“Ça ira (1) Fin de Louis” enflamme le Théâtre de la Porte Saint-Martin
La dernière création de Joël Pommerat met en scène 14 comédiens et une quinzaine de figurants qui font revivre au milieu des spectateurs réunis en assemblée les tumultes de la Révolution française. Un travail magistral d’incarnation vivante et contemporaine de cet événement mythique à la lumière d’aujourd’hui qui déboule au Théâtre de la Porte Saint-Martin.
Du son, des images, des corps
Depuis Pôles, sa première création écrite en 1995 puis publiée plus tard, Joël Pommerat ne cesse de parler du monde dans lequel nous vivons en s’attachant à des existences tissées de souffrance et de passions. Son théâtre se construit avec un collectif d’acteurs complices, au fil de mois d’improvisation et de réécriture des dialogues finaux. Cette matière vivante travaillée de mots et d’affects se trouve ensuite magnifiée par un travail de lumières et de son tout à fait particulier, cinématographique. Depuis deux ans maintenant, Joël Pommerat, assisté du jeune historien de la Révolution Guillaume Mazeau, de son scénographe Éric Soyer et de son créateur sonore François Leymarie, travaille sur la matière sociale de la Révolution française. Partant de discours, d’archives parlementaires, de procès verbaux, des journaux de l’époque et de centaines de lettres échangées, il recrée aujourd’hui, avec une trentaine de comédiens et de figurants, l’atmosphère brûlante des débats révolutionnaires en faisant de la salle et des spectateurs l’assemblée de citoyens ou de députés.

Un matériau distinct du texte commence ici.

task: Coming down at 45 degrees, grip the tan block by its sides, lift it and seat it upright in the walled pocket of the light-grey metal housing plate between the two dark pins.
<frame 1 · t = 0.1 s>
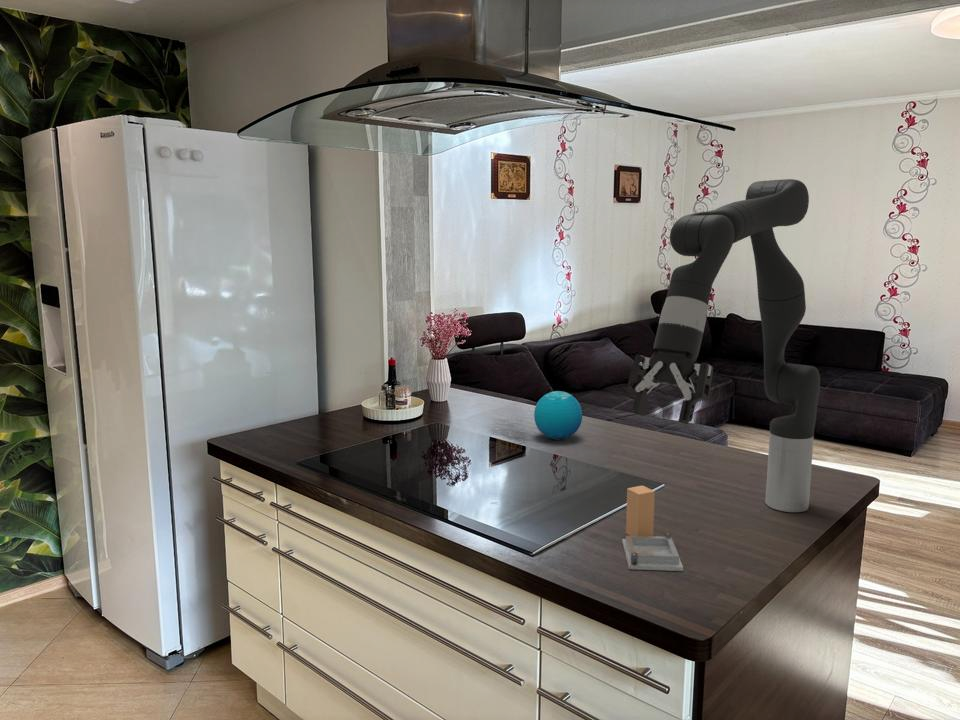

L’histoire comme une fiction incarnée sous nos yeux
Ne cherchez pas Danton, ni Robespierre, ni Marat. Aucun personnage historique n’est présent dans le spectacle sous son nom. Seul Louis XVI, haute stature de jeune homme aux allures de Giscard, joué par Yvain Juillard, demeure identifié comme Louis, roi de France. C’est que les discours, polémiques, débats et invectives sont adaptés dans notre langage d’aujourd’hui par des comédiens magnifiques qui se sont approprié ces sujets, habillés de manière contemporaine et saisis par ce tournant de l’histoire auquel ils participent. Cela commence par la crise financière de 1787 à Versailles, débattue entre le roi et ses ministres, pour finir en 1791, juste avant la fuite de Louis XVI. Entre les deux, nous voyageons à travers une éblouissante succession de scènes jouées par des comédiens qui endossent chacun plusieurs rôles dans un tempo accéléré ou ralenti, selon la situation. Il y a une énergie, une tension dramatique, une précision dans la peinture des personnages et les situations assez sidérantes, qui donnent à la représentation, qui dure 4 heures, l’aspect d’une performance. On s’étripe pour savoir comment former des comités de citoyens, on se bat pour faire entendre les voix des députés du Tiers-État quand ceux du clergé et de la noblesse décident de se murer dans une morgue dédaigneuse, ou pour faire taire les plus excités et laisser émerger les modérés qui légitiment la royauté.
Maïdan, Kiev, Mai 68, Paris
Comment un ordre établi depuis des siècles peut-il être bouleversé par des mouvements populaires ? Députés, commerçants, citoyens, soldats, mais aussi la Reine, l’Archevêque de Narbonne et les ministres, tous vont s’exprimer avec la folle violence de la rage ou avec la retenue policée des nantis, et les mots, les thèmes abordés résonnent étrangement avec nos sociétés actuelles. Pommerat s’amuse d’ailleurs à jouer avec la télévision par des reportages princiers retraduits en espagnol, sonorisation outrancière et rampes de spots éblouissants. On aimerait parfois d’ailleurs que le son soit moins saturé et on regrette un peu la langue véritable et les mots des orateurs du XVIIIe siècle, artisans parfois inconscients de cet événement qui a bouleversé le monde en amenant la démocratie. L’essentiel, pourtant, est bien présent ici et on voit des femmes, beaucoup, et des hommes se battre pour défendre leurs droits naturels. Le personnage de Louis, curieusement, demeure une énigme… peut-être révélée dans le second épisode, à venir, de cette saga.